What's kind of morbidly cool, is you can see my reaction to coming upon this scene on my heart rate monitor on my Strava recoding, though I've highlighted the interesting bit here:


Heart Rate Uptick


I'm pretty sure that is definitely an uptick the moment I saw and realized a man was passed out on the trail and sufferring a serious medical issue! I find that pretty damn interesting. Unfortunately, because I stopped moving at this point, Strava deleted my non-moving data, and that's why it appears my heart rate then dropped rapidly, however, there is actually about a 2 minute gap there.

What happened next was somewhat confusing, and a very good lesson in what can go wrong in an emergency situation. Firstly, I arrived and saw a woman on her phone with emergency services, and another man, as I mentioned, administering a terrible imitation of CPR. He was basically nudging the man's chest.

My friend caught up shortly, and I asked her if she knew first aid. She checked the man's vitals. He was breathing, had a heart rate, and we couldn't actually see anything visibly wrong with him. We thought maybe he'd had a seizure, though as it later turned out he was definitely concussed as his bicycle helmet (which we couldn't see as it was under his head) had been severely damaged. I've never even seen a bicycle helmet exploded like that.

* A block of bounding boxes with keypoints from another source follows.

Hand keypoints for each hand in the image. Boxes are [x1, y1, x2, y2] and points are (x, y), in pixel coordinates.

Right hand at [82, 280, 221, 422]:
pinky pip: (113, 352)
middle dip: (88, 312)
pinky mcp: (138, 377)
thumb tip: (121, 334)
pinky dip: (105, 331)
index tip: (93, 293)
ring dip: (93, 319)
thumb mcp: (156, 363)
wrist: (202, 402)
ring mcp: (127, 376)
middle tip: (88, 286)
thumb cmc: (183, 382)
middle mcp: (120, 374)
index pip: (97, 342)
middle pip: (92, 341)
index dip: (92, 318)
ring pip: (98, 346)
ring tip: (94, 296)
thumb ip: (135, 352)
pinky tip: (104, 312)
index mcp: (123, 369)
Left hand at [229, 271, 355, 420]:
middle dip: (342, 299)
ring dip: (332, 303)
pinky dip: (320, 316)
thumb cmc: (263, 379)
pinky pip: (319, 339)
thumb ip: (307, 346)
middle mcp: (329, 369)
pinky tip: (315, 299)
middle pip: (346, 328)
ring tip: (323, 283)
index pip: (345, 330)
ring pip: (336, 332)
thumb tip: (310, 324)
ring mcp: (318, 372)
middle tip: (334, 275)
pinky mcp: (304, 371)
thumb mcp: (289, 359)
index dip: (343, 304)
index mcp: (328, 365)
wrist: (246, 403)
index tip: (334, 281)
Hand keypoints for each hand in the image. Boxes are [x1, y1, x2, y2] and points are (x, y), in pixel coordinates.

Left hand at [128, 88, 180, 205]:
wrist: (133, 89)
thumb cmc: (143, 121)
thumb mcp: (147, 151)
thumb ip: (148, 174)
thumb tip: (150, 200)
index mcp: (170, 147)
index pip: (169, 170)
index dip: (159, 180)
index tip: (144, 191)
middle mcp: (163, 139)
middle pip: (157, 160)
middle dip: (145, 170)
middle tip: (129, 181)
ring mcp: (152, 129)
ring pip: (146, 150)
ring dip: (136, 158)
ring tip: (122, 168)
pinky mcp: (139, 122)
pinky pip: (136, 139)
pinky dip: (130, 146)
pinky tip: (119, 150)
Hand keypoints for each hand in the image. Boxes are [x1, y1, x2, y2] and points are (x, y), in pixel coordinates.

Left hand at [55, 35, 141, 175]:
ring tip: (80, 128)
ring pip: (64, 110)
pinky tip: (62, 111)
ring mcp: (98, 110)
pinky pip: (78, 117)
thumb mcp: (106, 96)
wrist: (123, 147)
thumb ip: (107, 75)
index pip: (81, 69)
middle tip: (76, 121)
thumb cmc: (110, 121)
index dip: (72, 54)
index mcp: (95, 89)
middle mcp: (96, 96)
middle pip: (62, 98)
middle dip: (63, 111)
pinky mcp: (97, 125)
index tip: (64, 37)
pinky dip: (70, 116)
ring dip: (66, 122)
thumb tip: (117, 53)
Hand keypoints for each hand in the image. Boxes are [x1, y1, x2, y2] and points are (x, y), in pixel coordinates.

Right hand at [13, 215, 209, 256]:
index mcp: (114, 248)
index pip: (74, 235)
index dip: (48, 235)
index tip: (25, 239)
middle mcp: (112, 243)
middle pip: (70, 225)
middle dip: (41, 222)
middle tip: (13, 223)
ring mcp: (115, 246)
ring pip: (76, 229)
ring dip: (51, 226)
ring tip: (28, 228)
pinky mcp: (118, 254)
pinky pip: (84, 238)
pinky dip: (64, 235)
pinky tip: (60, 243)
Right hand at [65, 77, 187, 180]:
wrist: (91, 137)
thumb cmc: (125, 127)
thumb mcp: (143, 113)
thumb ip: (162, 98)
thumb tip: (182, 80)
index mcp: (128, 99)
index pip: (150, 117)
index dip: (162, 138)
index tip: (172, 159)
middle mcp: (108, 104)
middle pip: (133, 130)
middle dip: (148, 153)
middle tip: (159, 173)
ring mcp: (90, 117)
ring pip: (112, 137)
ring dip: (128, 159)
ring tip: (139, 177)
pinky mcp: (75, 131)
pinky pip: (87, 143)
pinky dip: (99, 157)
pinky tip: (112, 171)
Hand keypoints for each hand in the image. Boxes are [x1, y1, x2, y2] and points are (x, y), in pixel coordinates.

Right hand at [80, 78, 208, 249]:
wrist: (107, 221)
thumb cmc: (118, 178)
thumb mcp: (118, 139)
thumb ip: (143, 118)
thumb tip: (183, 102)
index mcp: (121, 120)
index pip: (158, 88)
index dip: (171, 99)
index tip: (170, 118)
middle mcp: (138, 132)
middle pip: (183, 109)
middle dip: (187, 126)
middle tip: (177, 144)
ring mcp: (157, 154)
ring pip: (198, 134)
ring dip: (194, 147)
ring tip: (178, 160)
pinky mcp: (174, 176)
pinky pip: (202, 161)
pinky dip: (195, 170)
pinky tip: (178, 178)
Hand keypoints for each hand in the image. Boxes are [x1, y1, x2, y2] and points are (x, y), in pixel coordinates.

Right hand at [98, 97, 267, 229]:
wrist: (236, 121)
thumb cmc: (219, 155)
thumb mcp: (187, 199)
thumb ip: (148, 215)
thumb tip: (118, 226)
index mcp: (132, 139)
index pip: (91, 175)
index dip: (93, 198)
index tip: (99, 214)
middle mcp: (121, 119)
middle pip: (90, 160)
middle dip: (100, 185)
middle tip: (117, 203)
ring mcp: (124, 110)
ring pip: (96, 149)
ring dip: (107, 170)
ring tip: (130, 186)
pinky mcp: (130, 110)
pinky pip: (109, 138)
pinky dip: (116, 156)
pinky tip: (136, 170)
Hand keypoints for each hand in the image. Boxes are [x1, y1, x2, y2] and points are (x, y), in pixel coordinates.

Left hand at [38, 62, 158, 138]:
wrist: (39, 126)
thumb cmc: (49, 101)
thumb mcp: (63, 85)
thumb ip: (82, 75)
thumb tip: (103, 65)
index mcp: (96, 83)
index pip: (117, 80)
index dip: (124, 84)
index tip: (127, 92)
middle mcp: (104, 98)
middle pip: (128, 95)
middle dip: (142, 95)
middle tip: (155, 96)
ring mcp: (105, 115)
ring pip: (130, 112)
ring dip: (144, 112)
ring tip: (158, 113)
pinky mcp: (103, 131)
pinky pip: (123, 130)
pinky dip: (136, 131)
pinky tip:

Unfortunately, my grasp on Chinese is not particularly strong, and most of the people gathering around did not speak English. We struggled to tell the man nudging the guys chest that it's really not necessary. Then, most unfortunately, another man rushed into the scene. He said something to me in Chinese, and as he seemed eager to move into the scene, I mistakenly felt that maybe he was a medical professional.

What a mistake!

This man proceeded to start punching the guy in the side of the neck, grabbed his nose (closing his airway), and then punched the man in the face. Holy shit! The way he was doing it implied that it was something he may have actually learned to do which is probably even the more shocking thing about it. He even ordered the other man who was doing the crappy CPR to begin administering pinching of the achilles heal.

What the fuck!

Again, we struggled to gain control of the people who, seemingly didn't really trust we might be the most knowledgeable people there. Despite the language gap, it was clear no one knew what to do.

At this point we were simply watching his vitals and trying to keep people from maybe punching him in the head! Around this time we noticed the severely damaged helmet and realized he was definitely suffering a serious head injury.

Way too many people started to crowd around and were asking us if we knew him and so on. He started to regain consciousness, and while he started to try and get up, we couldn't seem to convince people to tell him he should not get up.

Fortunately paramedics showed up, and once they took over the scene, we took off shortly after, as it felt pretty weirdly chaotic at that point, and we couldn't be of any further assistance.